時は経ち Haskell tlsライブラリの保守を単独で引き継いだ僕は、ライブラリを自由に修正できるようになった。そこで、IETFにより「廃止」された SSL 3、TLS 1.0、TLS 1.1、そしてストリーム暗号やCBCモードのブロック暗号のコードを削除した。後方互換性を意図的に破壊することで、ビルドで失敗するようになった Haskeller に「モダンで安全なTLSに移行しましょう」というメッセージを送ったのだ。ただし、凝った設定をしていなければビルドは成功するので、自動的に安全性が高まる。

昨年の12月に余裕ができたので、tlsfuzzerへ再び取り組んでみることにした。tlsfuzzer のスクリプトの多くは、脆弱な暗号方式や非推奨のパラメータを要求しており、以前通ったはずのテストも通らなくなっていた。そこで、専用ブランチを作って、それらを復活させた。

前回の反省を活かし、通ったテストに関してはコマンド引数をシェルスリプトとして保存し、回帰(regression)テストとして利用できるようにした。このシェルスリプトは強力な武器となり、これ以降、何度救われたか分からない。Haskell内のテストでは、クライアントとサーバが同じロジックを共有しているので、お互いが同じように間違って、テストが成功してしまう可能性がある。この回帰テストのおかげで、大胆な変更に対しても自信を持てるようになった。

レコード・サイズ制限拡張

tlsfuzzerには、Haskell tls がまだ実装していない署名圧縮拡張レコード・サイズ制限拡張を対象としているスクリプトもあった。モチベーションが高まったので、これらを実装してみた。人が書いたテストを活用できるのは、本当にありがたい。

署名圧縮拡張に関しては特に書くことはないが、レコード・サイズ制限拡張の仕様は少し複雑なので、理解している内に記録に残しておこうと思う。

基本的なレコード・サイズとは:

  • TLS 1.2において、平文の最大レコード・サイズは214(16,384)である。暗号文の場合は、暗号文のオーバーヘッドに従って、これより大きなサイズを格納してよい。
  • TLS 1.3においても、平文の最大レコード・サイズは214(16,384)である。暗号文のオーバヘッドには、暗号自体に加えて、平文に加えられるContent-Typeやパディングもある。

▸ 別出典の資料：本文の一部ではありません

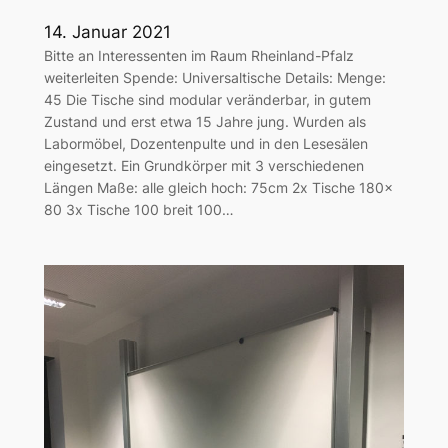
14. Januar 2021
Bitte an Interessenten im Raum Rheinland-Pfalz
weiterleiten Spende: Universaltische Details: Menge:
45 Die Tische sind modular veränderbar, in gutem
Zustand und erst etwa 15 Jahre jung. Wurden als
Labormöbel, Dozentenpulte und in den Lesesälen
eingesetzt. Ein Grundkörper mit 3 verschiedenen
Längen Maße: alle gleich hoch: 75cm 2x Tische 180x
80 3x Tische 100 breit 100…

Content-Typeのサイズは1で、パディング長は0でもよい。

レコード・サイズ制限拡張で提案するレコード・サイズとは:

  • 基本的な利用方法は、レコード・サイズの上限を引き下げることである。
  • TLS 1.2 に対し提案するレコード・サイズは、平文の大きさの上限である。
  • TLS 1.3 に対し提案するレコード・サイズは、平文の大きさの上限 - 1 である。これは、Content-Typeも含むと定義されているからである。
  • クライアントが TLS 1.2 と TLS 1.3 の両方を提案する場合、サーバがどちらを選ぶかはあらかじめ分からない。TLS 1.3 が選ばれた場合、値が -1 されることに注意しないといけない。(ここがダサい。)

合意形成:

  • レコード・サイズ制限拡張に対応したクライアントは、ClientHelloに拡張を入れて送る。
  • レコード・サイズ制限拡張に対応したサーバは、クライアントからレコード・サイズ制限拡張が送られてきた場合に限り、レコード・サイズ制限拡張を返す。
  • 双方がレコード・サイズ制限拡張を送った場合に限り、レコード・サイズ制限拡張で指定されている上限が有効になる。
  • 両者が送るレコード・サイズは異なってよい。クライアントが送った上限は、サーバがレコードを送信する際に利用される。逆もまた然り。

提案するレコード・サイズの最小値:

  • 提案してよいレコード・サイズの最小値は64である。これより小さい値を受け取った場合は、alert を返す。

提案するレコード・サイズの最大値:

  • 提案してよいレコード・サイズの最大値は、他の拡張で許されない限り、プロトコルで定義されている最大値である。つまり、TLS 1.2 では 214TLS 1.3 では 214 + 1 である。TLS 1.2も提案する場合、実質的に 214が最大値となる。(以下で説明するように 214 + 1 を提案する裏技もある。)
  • サーバが、プロトコルで定義されている上限よりも大きな値を受け取った場合、受理するが、送信時にはプロトコルで定義されている上限を利用する。alert を返してはならない。なぜなら、クライアントが未知の拡張を使って上限が引き上げようとしているかもしれないからである。(ここがすごい)

当初、僕の仕様に対する理解が不完全であったが、tlsfuzzerがエラーを発して間違った理解を指摘してくれた。感謝!